Reputation: 87
From Google Cloud Storage to BigQuery transfers documentation which I have been reading, I can see how I can load data files one-by-one.
Is there a way to add an entire bucket into BigQuery?
The folders and files are logs for an organization. We're looking to create visualizations based off those using them. But first we need to get the bucket data into BigQuery...
Bucket Structure is as follows:
BucketName -> LogDate (ex. 20180623) -> all individual logs
Any ideas on how I can do this?
Upvotes: 1
Views: 958
Reputation: 7277
You can load
those nested logs iteratively.
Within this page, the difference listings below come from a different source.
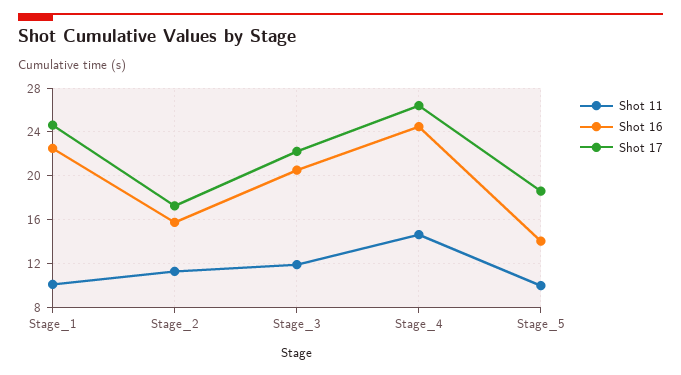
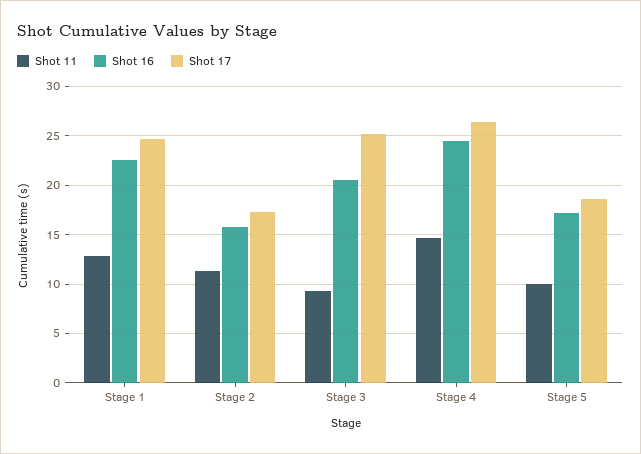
  {
    "Shot 11": {
-     "Stage_1": 10,
+     "Stage_1": 13,
      "Stage_2": 11,
-     "Stage_3": 12,
+     "Stage_3": 9,
      "Stage_4": 15,
      "Stage_5": 10
    },
    "Shot 16": {
      "Stage_1": 23,
      "Stage_2": 16,
      "Stage_3": 21,
      "Stage_4": 24,
-     "Stage_5": 14
+     "Stage_5": 17
    },
    "Shot 17": {
      "Stage_1": 25,
      "Stage_2": 17,
-     "Stage_3": 22,
+     "Stage_3": 25,
      "Stage_4": 26,
      "Stage_5": 19
    }
  }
For instance, if your logs are in CSV format, having three fields in them:
gsutil ls gs://mybucket/* | grep '.csv' | xargs -I {} bq --location=US load --source_format=CSV mydataset.mytable {} field_a:type_field_a, field_b:type_field_b, field_c:type_field_c
Here, note how the schema is specified inline in the format of field_[x]:type_field_[x]
where type can be any column type supported by BQ.
Upvotes: 1
Reputation: 3632
You can use a wildcard in your load process to achieve what you are looking to do as described in this link
The relevant part of the documentation is this:
For example, if you have two files named fed-sample000001.csv and fed-sample000002.csv, the bucket URI would be gs://mybucket/fed-sample*. This wildcard URI can then be used in the console, the classic UI, the CLI, or the API.
Upvotes: 1